Assigned task →
In the listing that follows, find the line with "focal_35mm: 26", then copy exactly from it through the line with "f_number: 7.1", leaving out every picture.

-- Exercise input follows --

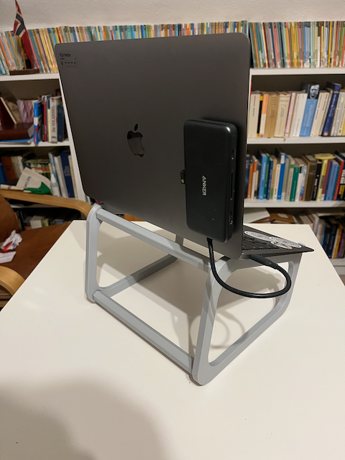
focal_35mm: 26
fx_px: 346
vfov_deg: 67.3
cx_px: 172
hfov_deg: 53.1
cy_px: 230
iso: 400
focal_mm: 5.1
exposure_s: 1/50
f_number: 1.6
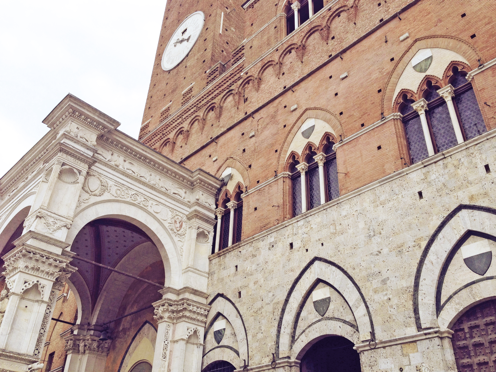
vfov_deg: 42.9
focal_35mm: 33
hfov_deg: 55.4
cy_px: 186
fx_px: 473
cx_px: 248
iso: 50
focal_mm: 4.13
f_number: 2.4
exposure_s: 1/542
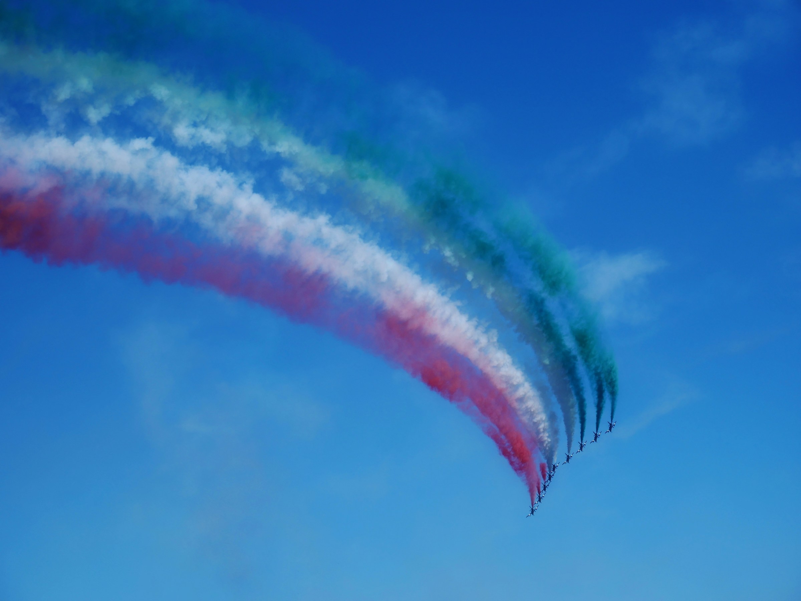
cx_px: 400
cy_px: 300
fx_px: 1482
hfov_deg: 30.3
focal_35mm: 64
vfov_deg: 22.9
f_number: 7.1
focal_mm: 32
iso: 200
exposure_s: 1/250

-- Exercise input concluded --
-- Exercise input follows --

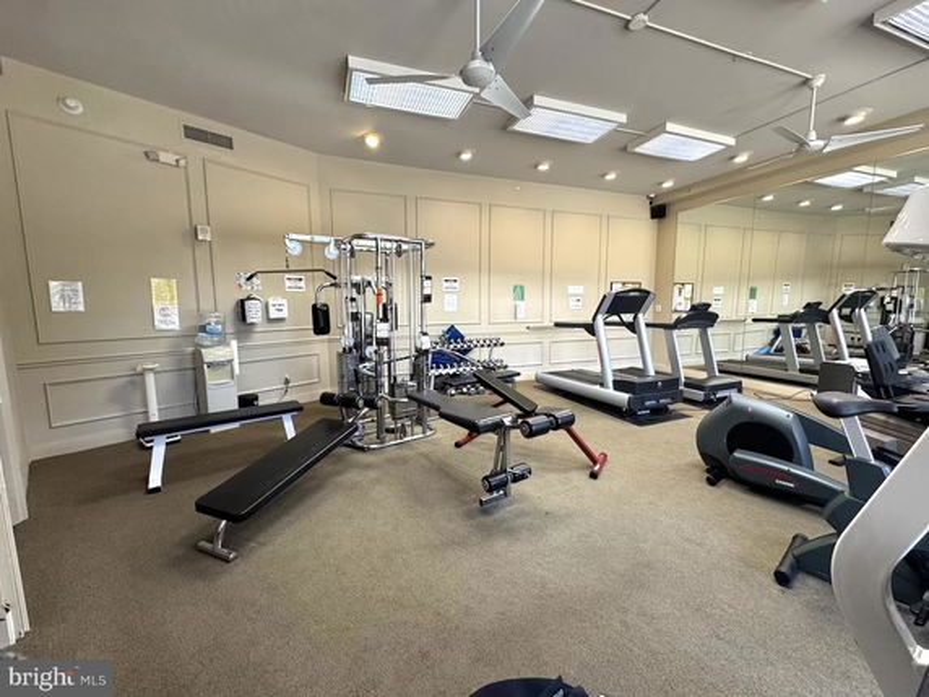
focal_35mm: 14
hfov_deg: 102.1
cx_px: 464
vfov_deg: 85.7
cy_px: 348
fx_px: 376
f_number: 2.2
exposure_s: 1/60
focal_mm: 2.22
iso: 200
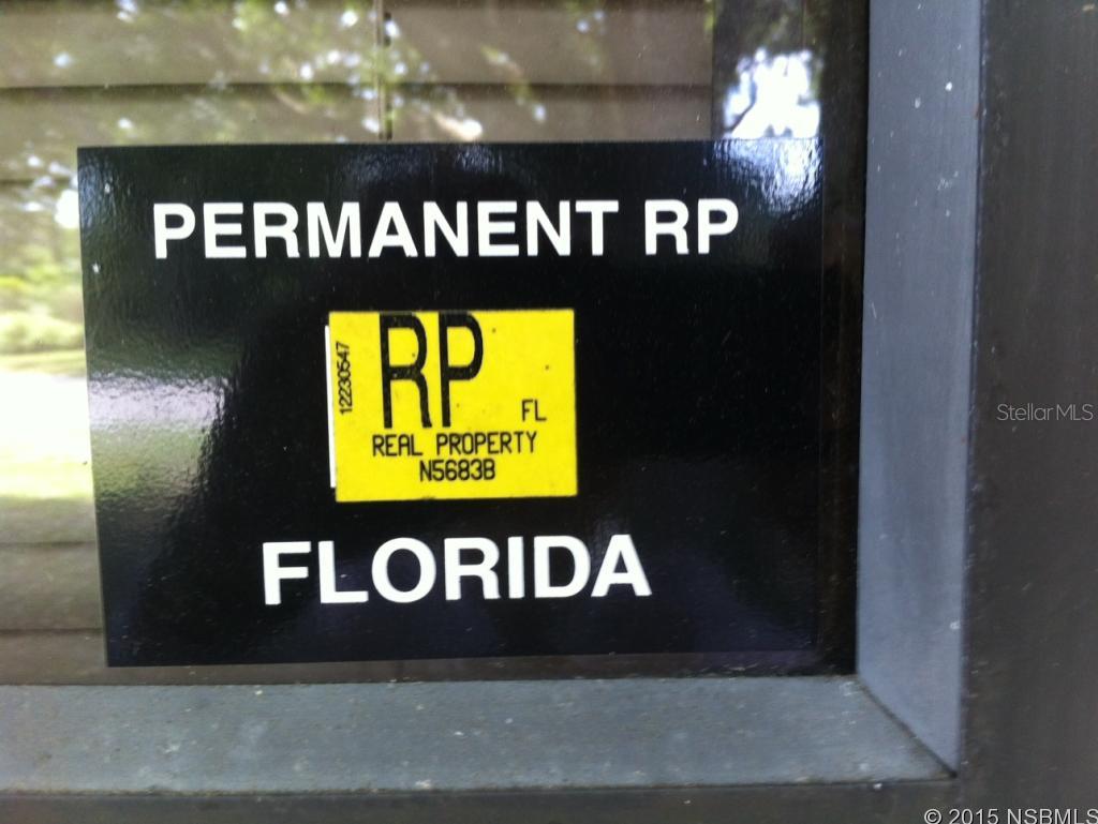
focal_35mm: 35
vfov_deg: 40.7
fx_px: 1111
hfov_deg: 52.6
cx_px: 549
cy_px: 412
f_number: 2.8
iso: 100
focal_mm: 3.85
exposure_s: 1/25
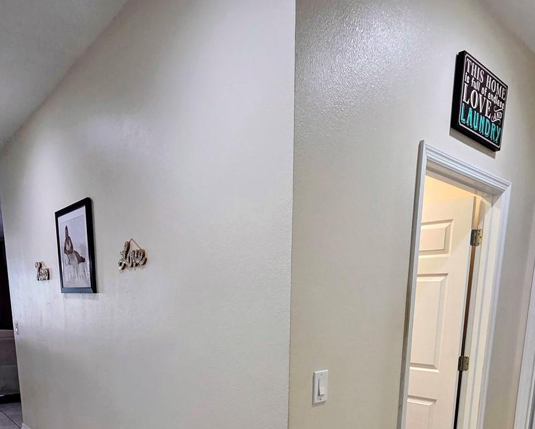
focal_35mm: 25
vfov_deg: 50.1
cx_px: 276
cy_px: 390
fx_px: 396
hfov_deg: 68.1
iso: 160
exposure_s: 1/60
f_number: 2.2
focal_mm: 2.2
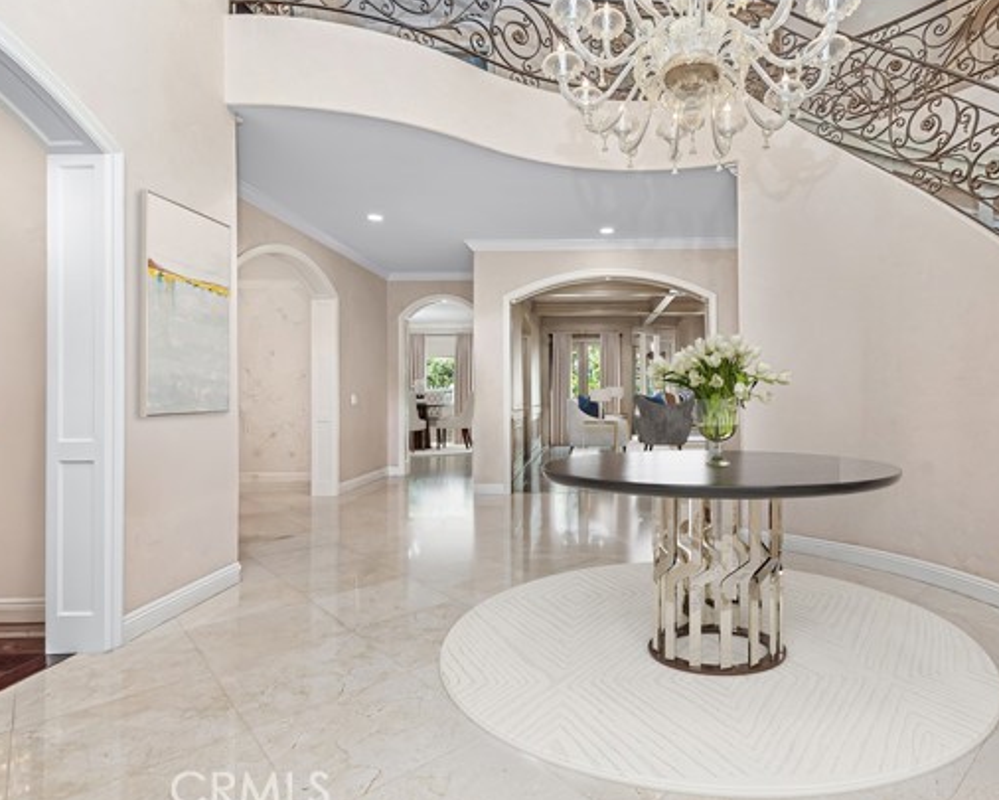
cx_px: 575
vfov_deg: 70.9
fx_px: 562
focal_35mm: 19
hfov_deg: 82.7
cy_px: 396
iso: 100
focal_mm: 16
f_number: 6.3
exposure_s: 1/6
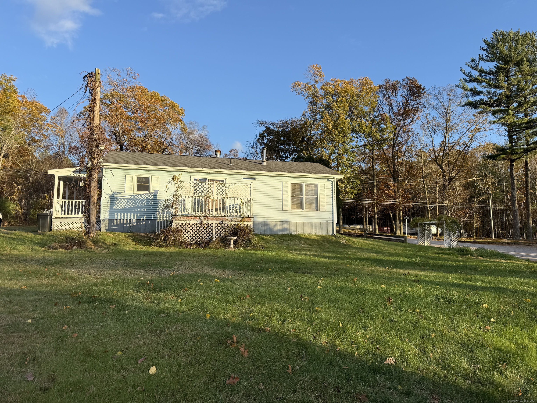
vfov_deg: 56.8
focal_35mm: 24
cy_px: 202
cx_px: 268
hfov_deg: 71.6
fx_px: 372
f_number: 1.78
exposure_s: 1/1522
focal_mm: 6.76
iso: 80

-- Exercise input concluded --

Result of this task →
focal_35mm: 26
fx_px: 346
vfov_deg: 67.3
cx_px: 172
hfov_deg: 53.1
cy_px: 230
iso: 400
focal_mm: 5.1
exposure_s: 1/50
f_number: 1.6
vfov_deg: 42.9
focal_35mm: 33
hfov_deg: 55.4
cy_px: 186
fx_px: 473
cx_px: 248
iso: 50
focal_mm: 4.13
f_number: 2.4
exposure_s: 1/542
cx_px: 400
cy_px: 300
fx_px: 1482
hfov_deg: 30.3
focal_35mm: 64
vfov_deg: 22.9
f_number: 7.1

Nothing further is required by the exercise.